→ **YOUR GOAL**
Please copy each line of the records below that holds the word "input".

→ **RECORDS FOR THE EXERCISE**
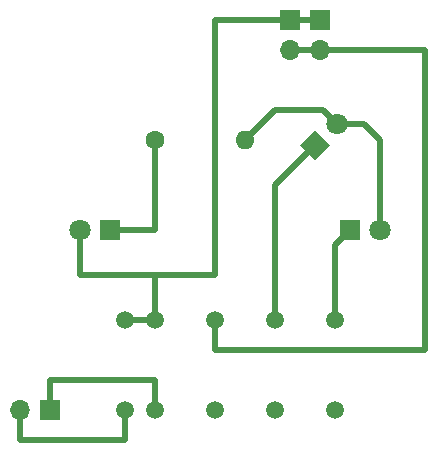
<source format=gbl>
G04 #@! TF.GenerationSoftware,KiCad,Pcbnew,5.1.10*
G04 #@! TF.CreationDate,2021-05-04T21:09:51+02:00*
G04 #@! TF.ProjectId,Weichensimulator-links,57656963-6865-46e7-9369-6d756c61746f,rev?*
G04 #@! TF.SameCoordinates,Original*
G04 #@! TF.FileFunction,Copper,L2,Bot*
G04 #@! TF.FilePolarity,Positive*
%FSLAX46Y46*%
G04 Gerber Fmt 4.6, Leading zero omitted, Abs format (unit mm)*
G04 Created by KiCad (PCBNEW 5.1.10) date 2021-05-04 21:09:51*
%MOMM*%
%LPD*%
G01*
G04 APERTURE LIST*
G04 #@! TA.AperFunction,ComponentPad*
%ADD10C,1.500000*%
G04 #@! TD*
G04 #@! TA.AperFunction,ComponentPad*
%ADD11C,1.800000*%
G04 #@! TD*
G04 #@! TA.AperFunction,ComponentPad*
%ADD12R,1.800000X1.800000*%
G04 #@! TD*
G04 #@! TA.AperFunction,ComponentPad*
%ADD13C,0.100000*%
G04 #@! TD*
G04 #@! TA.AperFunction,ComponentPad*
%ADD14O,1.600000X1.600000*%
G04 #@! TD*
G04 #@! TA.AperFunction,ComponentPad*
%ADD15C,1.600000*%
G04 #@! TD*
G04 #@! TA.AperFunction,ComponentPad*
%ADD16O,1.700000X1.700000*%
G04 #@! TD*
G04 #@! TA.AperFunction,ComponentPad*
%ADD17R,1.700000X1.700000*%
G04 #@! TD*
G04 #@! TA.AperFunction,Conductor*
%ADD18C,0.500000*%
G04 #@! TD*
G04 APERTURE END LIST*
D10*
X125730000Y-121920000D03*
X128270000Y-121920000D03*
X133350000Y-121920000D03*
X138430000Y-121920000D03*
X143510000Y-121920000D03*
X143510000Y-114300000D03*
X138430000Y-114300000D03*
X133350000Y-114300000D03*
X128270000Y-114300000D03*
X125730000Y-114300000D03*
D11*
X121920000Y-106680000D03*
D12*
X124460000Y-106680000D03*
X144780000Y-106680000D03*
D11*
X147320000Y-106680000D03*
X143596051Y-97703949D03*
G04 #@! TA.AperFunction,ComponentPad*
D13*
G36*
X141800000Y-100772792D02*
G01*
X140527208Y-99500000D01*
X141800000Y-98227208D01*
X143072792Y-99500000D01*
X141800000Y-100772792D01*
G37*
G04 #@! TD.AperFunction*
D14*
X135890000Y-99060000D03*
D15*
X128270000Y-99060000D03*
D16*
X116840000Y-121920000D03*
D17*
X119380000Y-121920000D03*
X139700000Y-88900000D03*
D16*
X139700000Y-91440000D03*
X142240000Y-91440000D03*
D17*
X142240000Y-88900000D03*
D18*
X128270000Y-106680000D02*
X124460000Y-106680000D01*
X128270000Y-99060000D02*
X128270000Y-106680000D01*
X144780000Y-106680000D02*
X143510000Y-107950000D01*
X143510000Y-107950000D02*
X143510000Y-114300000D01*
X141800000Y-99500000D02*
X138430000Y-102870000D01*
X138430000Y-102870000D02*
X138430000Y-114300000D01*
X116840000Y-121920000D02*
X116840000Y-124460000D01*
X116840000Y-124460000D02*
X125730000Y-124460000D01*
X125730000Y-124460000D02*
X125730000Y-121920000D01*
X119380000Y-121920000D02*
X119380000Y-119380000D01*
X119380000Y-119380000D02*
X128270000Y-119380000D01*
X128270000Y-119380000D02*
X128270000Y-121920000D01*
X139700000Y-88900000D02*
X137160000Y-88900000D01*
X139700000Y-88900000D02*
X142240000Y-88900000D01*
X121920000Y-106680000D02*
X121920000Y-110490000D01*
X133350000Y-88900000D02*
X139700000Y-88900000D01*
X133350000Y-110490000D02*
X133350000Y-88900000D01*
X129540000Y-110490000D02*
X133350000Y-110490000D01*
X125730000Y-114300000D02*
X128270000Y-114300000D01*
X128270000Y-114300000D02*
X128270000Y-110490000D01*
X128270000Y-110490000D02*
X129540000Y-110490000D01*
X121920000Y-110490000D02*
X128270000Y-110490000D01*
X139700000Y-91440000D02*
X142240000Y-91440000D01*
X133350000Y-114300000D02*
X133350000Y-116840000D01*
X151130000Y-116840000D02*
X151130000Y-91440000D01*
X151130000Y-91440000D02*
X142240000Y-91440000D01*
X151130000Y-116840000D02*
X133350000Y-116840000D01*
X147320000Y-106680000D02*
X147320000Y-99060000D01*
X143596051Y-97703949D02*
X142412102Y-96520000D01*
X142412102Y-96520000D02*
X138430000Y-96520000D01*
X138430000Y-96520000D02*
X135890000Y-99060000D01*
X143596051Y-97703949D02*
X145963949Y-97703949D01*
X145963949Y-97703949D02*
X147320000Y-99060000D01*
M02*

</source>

--

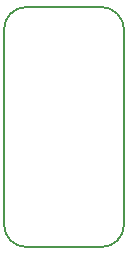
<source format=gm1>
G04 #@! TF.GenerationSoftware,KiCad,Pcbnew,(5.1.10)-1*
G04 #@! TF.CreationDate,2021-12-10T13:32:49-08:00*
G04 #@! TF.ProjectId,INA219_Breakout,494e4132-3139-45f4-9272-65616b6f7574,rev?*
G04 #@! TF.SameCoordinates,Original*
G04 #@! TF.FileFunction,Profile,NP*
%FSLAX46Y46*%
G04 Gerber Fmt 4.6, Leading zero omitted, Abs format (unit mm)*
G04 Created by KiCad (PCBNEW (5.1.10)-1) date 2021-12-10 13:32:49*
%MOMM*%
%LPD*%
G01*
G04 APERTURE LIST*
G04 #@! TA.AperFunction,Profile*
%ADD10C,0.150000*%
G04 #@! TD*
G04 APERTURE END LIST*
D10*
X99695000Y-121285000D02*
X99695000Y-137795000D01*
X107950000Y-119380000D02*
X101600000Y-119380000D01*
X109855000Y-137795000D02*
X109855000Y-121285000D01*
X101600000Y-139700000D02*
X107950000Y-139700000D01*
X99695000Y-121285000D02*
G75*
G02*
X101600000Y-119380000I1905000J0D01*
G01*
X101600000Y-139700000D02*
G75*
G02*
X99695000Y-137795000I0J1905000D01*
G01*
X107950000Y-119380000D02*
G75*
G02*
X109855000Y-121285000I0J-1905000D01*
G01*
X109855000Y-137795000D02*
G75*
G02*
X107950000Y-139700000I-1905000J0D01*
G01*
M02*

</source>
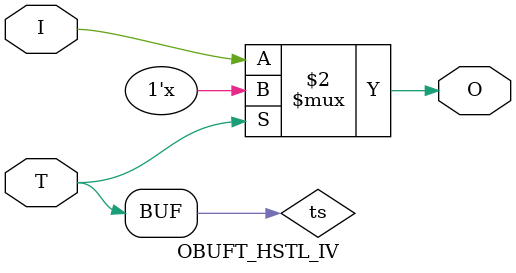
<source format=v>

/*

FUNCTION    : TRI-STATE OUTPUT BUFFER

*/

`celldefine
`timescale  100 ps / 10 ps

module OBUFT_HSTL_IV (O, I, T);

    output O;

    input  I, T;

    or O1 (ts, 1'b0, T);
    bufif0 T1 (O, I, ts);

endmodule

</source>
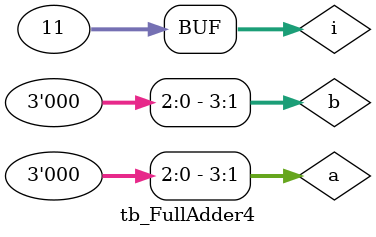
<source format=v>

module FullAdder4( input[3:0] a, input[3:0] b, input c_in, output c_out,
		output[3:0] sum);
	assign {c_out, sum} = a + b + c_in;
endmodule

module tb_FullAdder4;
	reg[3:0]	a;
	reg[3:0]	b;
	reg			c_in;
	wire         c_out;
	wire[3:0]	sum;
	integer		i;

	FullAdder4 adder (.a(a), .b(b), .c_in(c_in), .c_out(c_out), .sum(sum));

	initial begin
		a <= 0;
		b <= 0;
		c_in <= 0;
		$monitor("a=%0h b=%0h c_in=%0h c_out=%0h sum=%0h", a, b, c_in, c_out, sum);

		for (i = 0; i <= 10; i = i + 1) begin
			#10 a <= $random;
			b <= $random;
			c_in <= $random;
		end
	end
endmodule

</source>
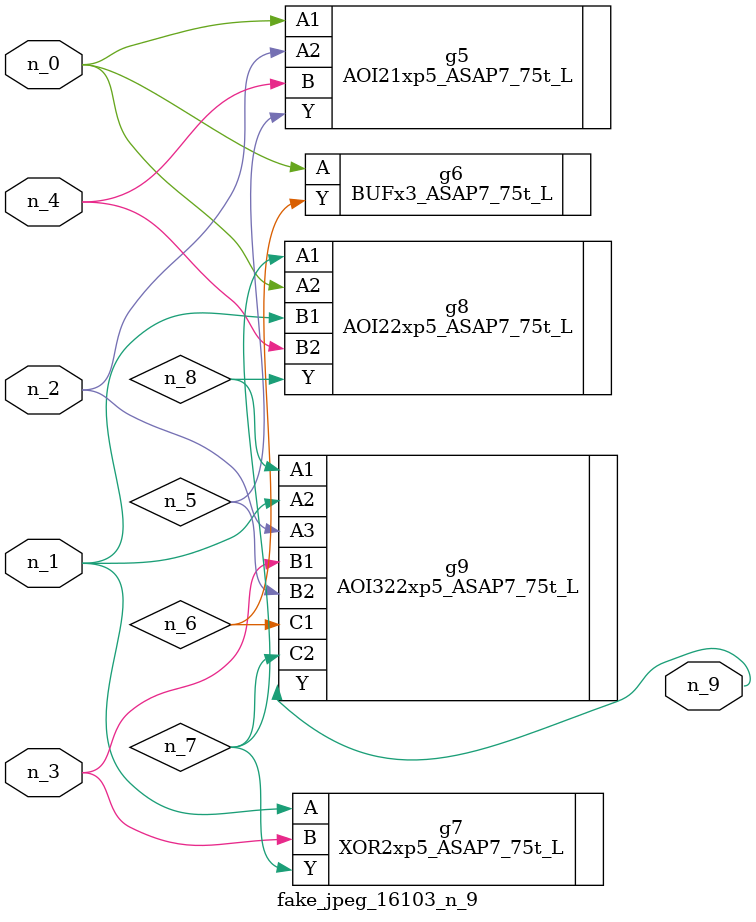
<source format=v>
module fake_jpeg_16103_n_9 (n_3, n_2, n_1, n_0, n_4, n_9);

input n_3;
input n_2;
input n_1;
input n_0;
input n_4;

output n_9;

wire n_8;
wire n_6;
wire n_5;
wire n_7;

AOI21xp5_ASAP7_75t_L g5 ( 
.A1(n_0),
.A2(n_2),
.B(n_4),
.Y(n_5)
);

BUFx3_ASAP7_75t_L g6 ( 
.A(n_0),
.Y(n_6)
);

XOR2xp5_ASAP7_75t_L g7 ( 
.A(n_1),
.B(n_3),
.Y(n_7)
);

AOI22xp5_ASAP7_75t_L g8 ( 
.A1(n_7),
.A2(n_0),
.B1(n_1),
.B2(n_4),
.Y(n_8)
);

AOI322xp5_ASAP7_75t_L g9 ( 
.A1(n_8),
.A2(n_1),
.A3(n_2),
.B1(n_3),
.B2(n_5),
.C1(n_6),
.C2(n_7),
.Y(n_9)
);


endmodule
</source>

→ **RESULT BELOW**
    input  I, T;
module FullAdder4( input[3:0] a, input[3:0] b, input c_in, output c_out,
input n_3;
input n_2;
input n_1;
input n_0;
input n_4;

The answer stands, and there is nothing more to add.